The two additional cases were in a 66-year-old resident of 75227 ZIP code and a 40-year-old resident of the 75233 ZIP code.

This season, mosquito samples have tested positive for the virus in the cities of Addison, Balch Springs, Carrollton, Cedar Hill, Coppell, Dallas, Desoto, Duncanville, Farmers Branch, Garland, Glenn Heights, Highland Park, Hutchins, Irving, Lancaster, Mesquite, Richardson, Rowlett, and University Park. 

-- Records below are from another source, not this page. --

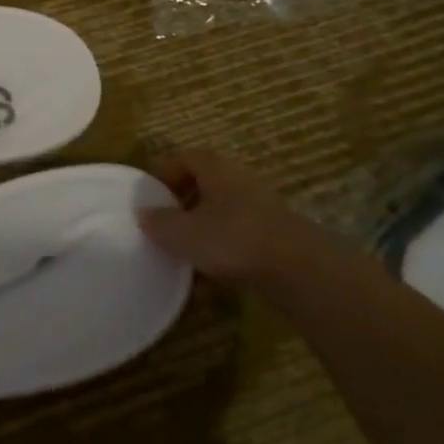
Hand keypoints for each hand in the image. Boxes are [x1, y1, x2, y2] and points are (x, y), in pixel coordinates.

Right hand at [138, 147, 340, 285]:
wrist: (300, 271)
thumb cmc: (233, 239)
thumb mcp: (184, 233)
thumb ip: (159, 222)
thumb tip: (143, 213)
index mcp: (214, 169)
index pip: (183, 157)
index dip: (163, 172)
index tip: (147, 194)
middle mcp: (237, 182)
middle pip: (202, 186)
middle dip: (180, 206)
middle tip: (160, 226)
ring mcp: (258, 211)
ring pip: (219, 216)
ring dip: (199, 235)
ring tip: (179, 259)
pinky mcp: (271, 240)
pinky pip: (236, 242)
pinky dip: (219, 258)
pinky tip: (205, 286)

Ground spraying is scheduled this week in the cities of Cockrell Hill, Desoto, Dallas, Duncanville, Glenn Heights, and Lancaster, the department said.

The virus has been a significant issue in Tarrant County as well. The Tarrant County Commissioner's Court approved aerial spraying at a meeting Tuesday to control the spread of West Nile virus.

On Aug. 27, the city of Denton entered into Risk Level 5, indicating that the probability of a person contracting a mosquito-borne disease like West Nile Virus is high. 

"The confirmation of additional human cases and deaths due to West Nile virus this year is an extremely important reminder to the community of the need to take steps to avoid mosquito bites and to reduce mosquito populations," said health director Dr. Philip Huang.

Severe virus infections can cause neurologic complications such as encephalitis. Milder symptoms include fever, headache and muscle aches. There is no vaccine or specific treatment for WNV.

Advice from Dallas County Health and Human Services:

  • DEET: All Day, Every Day: Whenever you’re outside, use insect repellents that contain DEET or other EPA approved repellents and follow instructions.
  • Dress: Wear long, loose, and light-colored clothing outside. 
  • Drain: Drain or treat all standing water in and around your home or workplace where mosquitoes could lay eggs.
  • All Day long: Day, Dusk and Dawn - Limit your time outdoors mosquitos are active anytime day or night.